Are we going to mutiny? Who’s the captain? You planted the story?” Yet again, Amanda won the popularity contest. And Frank thought Clarissa really liked her.

Before Clarissa could speak, Walter J. Crew said, “The best publicity is for the press to rave. The second best is to have them roar. You’ll see, Francesca. The people will come.” To Clarissa he said, “Where should I sit? In the window? And I’ll need some coffee and cookies.”

“Sit at a central table,” Clarissa instructed him. To the sisters she said, “Since Chick is dead, I appointed Walter, our runner-up, to take over as Mr. Coffee. And he’s exactly right. All press is good. The cover of the
New York Post!
It’s massive! That’s why I arranged for the photos; that’s why I convinced the reporter to do the story. And, just for the record, Francesca, Amanda didn’t know what I’d do with the information she gave me. And I gave my cell and pager numbers to her last night for both of you.”

Frank watched Clarissa and Amanda make eye contact. Was it a lie? Why wasn’t she the one trading secret glances with Clarissa? Frank couldn’t keep the horrible feeling of rejection from flooding her. “What happens when the police come here to arrest Amanda?” she asked.
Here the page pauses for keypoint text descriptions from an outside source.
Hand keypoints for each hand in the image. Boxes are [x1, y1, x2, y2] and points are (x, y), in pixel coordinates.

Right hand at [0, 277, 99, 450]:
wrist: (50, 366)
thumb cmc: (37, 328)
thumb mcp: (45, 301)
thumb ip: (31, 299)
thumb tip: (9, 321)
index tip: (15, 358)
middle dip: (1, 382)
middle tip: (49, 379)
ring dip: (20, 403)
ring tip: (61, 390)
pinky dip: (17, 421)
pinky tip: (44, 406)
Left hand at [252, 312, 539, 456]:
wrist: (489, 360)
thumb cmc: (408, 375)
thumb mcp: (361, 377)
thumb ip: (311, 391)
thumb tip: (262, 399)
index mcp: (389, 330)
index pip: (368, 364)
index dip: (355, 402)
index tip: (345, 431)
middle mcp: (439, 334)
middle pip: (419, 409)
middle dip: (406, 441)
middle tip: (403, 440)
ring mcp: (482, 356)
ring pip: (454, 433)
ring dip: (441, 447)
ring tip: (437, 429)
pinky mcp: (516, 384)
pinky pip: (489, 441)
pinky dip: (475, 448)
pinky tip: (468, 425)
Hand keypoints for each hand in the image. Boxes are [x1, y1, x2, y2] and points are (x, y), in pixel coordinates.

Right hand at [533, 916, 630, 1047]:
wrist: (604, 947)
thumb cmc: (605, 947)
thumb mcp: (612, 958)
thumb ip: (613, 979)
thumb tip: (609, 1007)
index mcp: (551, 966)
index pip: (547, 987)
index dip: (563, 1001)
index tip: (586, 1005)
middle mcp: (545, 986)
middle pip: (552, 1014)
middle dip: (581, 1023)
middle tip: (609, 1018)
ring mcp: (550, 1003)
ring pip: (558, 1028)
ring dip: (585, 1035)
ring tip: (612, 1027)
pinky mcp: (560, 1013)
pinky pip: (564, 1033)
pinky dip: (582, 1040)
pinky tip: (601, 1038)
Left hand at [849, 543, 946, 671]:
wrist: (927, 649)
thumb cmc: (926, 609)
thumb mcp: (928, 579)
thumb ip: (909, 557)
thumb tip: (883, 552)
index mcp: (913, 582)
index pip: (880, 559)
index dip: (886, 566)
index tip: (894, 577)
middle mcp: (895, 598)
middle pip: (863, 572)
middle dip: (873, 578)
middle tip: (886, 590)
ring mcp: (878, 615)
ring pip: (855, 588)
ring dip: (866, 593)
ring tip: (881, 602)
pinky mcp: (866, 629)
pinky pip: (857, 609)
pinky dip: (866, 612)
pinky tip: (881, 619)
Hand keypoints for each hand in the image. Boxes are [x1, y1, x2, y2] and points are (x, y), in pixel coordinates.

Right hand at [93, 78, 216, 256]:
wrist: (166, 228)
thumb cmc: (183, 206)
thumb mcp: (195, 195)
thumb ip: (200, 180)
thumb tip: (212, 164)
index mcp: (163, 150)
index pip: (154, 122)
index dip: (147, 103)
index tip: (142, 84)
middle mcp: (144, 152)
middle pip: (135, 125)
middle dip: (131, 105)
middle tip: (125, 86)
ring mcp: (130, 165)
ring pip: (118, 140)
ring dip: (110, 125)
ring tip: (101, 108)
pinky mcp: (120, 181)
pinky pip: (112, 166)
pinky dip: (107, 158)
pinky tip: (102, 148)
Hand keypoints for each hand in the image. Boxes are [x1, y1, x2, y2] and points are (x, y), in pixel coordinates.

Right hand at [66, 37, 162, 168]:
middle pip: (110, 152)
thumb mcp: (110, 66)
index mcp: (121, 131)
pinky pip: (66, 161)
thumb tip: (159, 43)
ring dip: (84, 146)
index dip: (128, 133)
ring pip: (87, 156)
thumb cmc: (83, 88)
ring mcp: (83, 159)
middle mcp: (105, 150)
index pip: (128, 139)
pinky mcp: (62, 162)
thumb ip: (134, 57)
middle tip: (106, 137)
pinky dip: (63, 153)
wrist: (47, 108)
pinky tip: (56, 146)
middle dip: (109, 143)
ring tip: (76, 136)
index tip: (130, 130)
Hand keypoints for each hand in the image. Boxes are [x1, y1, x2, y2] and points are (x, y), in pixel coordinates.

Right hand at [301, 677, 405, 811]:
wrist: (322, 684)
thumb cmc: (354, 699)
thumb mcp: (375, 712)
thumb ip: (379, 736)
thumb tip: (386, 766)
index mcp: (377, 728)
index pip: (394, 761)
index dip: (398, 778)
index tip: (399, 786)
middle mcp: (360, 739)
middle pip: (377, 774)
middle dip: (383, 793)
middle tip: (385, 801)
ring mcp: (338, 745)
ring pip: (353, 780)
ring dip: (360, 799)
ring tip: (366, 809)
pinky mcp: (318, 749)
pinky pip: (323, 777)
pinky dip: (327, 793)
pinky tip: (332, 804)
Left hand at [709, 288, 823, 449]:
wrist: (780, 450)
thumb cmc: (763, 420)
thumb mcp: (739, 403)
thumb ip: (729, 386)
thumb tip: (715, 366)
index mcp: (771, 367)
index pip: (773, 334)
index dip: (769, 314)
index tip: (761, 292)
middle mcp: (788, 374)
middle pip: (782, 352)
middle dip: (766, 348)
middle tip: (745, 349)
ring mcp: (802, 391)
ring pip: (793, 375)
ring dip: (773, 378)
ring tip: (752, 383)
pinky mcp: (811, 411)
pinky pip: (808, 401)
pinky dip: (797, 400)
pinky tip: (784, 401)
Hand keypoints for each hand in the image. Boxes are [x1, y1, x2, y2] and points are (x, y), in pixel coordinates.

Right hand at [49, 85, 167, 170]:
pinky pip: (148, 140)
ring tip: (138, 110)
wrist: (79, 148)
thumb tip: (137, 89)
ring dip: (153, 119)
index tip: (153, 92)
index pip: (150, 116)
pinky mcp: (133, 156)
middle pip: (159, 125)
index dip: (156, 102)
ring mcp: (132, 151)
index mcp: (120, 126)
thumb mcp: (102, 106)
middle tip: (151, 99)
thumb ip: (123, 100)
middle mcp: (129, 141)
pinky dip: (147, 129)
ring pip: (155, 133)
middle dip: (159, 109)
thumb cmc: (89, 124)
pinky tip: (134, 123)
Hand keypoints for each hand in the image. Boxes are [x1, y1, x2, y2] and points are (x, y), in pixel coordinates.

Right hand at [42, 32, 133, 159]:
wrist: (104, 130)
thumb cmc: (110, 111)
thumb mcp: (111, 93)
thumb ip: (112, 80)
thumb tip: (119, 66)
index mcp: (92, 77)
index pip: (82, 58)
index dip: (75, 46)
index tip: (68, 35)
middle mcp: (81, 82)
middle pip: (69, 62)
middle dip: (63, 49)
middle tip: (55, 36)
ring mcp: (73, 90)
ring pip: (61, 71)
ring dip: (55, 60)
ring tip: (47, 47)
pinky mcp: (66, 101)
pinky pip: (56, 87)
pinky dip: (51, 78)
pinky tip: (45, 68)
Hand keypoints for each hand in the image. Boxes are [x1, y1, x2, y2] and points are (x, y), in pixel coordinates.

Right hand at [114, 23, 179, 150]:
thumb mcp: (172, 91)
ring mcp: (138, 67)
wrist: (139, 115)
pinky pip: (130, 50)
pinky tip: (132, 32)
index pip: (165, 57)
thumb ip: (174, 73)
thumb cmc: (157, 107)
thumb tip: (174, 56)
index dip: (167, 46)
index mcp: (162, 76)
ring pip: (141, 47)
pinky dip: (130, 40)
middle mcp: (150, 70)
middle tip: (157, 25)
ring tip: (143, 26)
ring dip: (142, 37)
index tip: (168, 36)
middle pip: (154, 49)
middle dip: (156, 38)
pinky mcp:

“It’ll never happen,” Clarissa assured them both. “The police spokesperson is quoted in the story as saying they have no evidence linking Amanda to the murder. In fact”—she approached Frank and pointed to a line of type at the very end of the article—“it says right here that the police are more seriously considering several other suspects. I have no idea who they might be. I don’t really care. Who knows what kind of muck Chick was into? What do any of us know about him? That he was out of the country for the last ten years? Climbing mountains? He could have gotten himself into all kinds of trouble abroad. I’m sorry that Chick is dead. He was a nice man. But the rest of us have to go on living, and that means making a splash for the sake of the store. I’m sure Amanda agrees with me.”

Clarissa was standing close to Frank. The overwhelming scent of vanilla reminded the older sister of her mom baking Santa cookies for the customers at Christmastime. She asked Clarissa, “What reporter would knowingly print a nonstory like this? Isn’t that completely unethical?”

Clarissa smiled, catlike and mischievous. “That depends what your definition of unethical is. Now, Francesca, how about a cup for our new Mr. Coffee?” Clarissa approached a tableful of customers. She said, “Ladies, you don’t mind if our Mr. Coffee of the Week sits with you?” They didn’t. He sat down between two eager patrons. They giggled when he took off his overcoat, revealing a nice set of arms under a starched royal blue button-down shirt.

Clarissa buzzed around the customers, handing out copies of the
Post.
They would gasp, look up at Amanda, and order another mug of coffee. Frank, dumbfounded, asked, “Is this really happening?”